Saturday, May 27, 2023

The Wishing Game by Meg Shaffer

THE WISHING GAME by Meg Shaffer is, for me, reminiscent of some childhood mysteries like Ellen Raskin’s The Westing Game or E. L. Konigsburg’s From the Mixed-Up Files of Mrs. Basil E. Frankweiler or Zilpha Keatley Snyder’s The Velvet Room. They allowed for young readers to put themselves into a character’s shoes and try to puzzle out a situation. In THE WISHING GAME, Shaffer brings four adults, former runaway children, to Clock Island, the home of Jack Masterson, a best-selling children’s author.
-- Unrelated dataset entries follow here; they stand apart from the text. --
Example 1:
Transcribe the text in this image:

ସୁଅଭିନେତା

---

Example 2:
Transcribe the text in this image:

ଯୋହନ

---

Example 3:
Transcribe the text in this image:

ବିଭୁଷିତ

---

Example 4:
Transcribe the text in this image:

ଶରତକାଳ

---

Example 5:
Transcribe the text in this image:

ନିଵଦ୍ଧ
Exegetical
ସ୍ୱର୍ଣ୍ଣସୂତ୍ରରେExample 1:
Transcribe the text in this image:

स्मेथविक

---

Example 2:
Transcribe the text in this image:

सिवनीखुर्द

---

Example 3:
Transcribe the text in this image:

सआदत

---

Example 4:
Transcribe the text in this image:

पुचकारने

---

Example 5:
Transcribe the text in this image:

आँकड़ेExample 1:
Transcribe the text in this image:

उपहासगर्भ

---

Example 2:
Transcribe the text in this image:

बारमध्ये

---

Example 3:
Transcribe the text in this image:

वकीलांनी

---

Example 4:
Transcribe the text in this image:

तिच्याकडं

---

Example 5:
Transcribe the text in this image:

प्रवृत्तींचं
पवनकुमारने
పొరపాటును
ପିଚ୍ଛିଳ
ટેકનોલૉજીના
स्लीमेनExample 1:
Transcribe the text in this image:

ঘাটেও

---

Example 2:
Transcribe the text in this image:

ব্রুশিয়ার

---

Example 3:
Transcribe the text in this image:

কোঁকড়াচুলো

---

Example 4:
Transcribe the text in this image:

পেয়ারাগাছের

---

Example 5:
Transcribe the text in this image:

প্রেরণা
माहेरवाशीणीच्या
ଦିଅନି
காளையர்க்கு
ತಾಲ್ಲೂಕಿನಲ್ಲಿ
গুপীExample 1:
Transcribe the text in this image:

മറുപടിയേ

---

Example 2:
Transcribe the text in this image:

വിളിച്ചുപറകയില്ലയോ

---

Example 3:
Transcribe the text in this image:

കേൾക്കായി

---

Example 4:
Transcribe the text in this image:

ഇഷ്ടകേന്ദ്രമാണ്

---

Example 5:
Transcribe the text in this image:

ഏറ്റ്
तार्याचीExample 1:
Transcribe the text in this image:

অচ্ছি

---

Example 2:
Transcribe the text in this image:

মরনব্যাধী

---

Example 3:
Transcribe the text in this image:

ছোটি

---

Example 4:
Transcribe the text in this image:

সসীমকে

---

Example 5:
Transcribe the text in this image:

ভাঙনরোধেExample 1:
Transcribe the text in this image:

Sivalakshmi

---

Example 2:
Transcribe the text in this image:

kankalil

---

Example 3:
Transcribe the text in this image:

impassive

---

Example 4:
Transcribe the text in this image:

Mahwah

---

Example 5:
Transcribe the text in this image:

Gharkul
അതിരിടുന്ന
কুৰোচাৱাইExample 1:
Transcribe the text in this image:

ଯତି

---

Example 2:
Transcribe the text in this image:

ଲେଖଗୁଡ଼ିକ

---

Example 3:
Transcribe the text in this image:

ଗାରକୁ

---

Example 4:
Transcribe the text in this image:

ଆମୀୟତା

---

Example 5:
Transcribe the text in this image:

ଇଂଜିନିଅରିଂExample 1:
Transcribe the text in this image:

He has devised a new game where one of them could win what is essentially a fortune: the only copy of his new book. A main character, Lucy who workers as a teacher’s aide, is desperate to win so that she could afford to foster and eventually adopt seven year-old Christopher. The clues are often word games and/or require knowledge of the best-selling series. The story is entertaining, but a bit slow moving in parts with a budding romance (between Lucy and the books' illustrator, Hugo Reese) for further distraction. Described as whimsical and charming by other reviewers, THE WISHING GAME is a LibraryReads selection for May and received a starred review from Publishers Weekly.